Existing hot water taps use a small accumulator of stored near-boiling water to cover the gap before the heating element catches up. The RapidHeat instant water heater dispenses with the need for the accumulator and eliminates the use of stale hot water. This makes the operation more hygienic and also results in water and energy savings for the user.

Peter Duncan, project manager of RapidHeat explains: “The RapidHeat consortium is looking for an industrial partner interested in using the technology in applications like boilers and heaters, hot water taps or hot drink vending machines. We’d like to invite interested companies to contact us and discuss how the technology could enhance their new or existing products.”

The high-tech ceramic used in the RapidHeat water heater boasts high thermal conductivity, which enables high heat transfer at low temperature differences. The material’s high electrical resistivity is comparable to most ceramics, meaning it can be used for the construction of high-voltage heaters of up to 7.2kV.

In addition, the RapidHeat instant water heater has a low thermal mass. These features facilitate full temperature output within 1 second of switch-on, which essentially means instant hot or boiling water can be sourced from any tap equipped with the heater.

The high power density of the RapidHeat product also means the heater is smaller and lighter than other technologies on the market, which makes it suitable for applications where space is limited. Its IP56 rating means the RapidHeat instant water heater is suitable for domestic, automotive, traction and even marine use.
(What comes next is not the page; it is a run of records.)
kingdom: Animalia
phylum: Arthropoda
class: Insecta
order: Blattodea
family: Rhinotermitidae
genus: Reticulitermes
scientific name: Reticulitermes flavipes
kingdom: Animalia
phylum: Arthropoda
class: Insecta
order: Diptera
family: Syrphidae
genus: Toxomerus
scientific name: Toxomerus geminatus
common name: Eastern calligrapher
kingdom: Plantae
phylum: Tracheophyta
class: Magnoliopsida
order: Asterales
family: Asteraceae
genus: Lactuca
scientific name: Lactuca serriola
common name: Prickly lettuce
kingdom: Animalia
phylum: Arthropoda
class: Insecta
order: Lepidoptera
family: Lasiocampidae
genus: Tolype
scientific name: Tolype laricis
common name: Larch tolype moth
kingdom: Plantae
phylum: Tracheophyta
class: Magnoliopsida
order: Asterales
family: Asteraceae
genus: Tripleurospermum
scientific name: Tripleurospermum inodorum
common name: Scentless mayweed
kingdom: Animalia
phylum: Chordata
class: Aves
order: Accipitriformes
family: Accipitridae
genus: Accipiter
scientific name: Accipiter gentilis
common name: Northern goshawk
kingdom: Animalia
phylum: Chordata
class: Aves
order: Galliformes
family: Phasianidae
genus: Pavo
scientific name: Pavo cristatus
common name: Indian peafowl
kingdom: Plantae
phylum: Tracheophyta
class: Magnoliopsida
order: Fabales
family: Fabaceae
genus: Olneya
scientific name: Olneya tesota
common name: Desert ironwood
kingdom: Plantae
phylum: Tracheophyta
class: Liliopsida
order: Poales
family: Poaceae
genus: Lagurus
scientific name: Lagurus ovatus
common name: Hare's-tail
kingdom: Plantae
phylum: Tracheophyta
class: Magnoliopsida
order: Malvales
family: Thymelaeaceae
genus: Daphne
Duncan continues: “Compared to conventional mineral insulated tubular heaters, the RapidHeat high-power liquid heater reunites a series of useful features that exist individually in many materials, but are rarely found together in one technology.

“Cressall Resistors originally developed the technology for its water-cooled EV2 brake resistor, which has been on the market since 2012. As time went by, we started exploring alternative applications for the technology, including using it as a controlled high-power liquid heater.”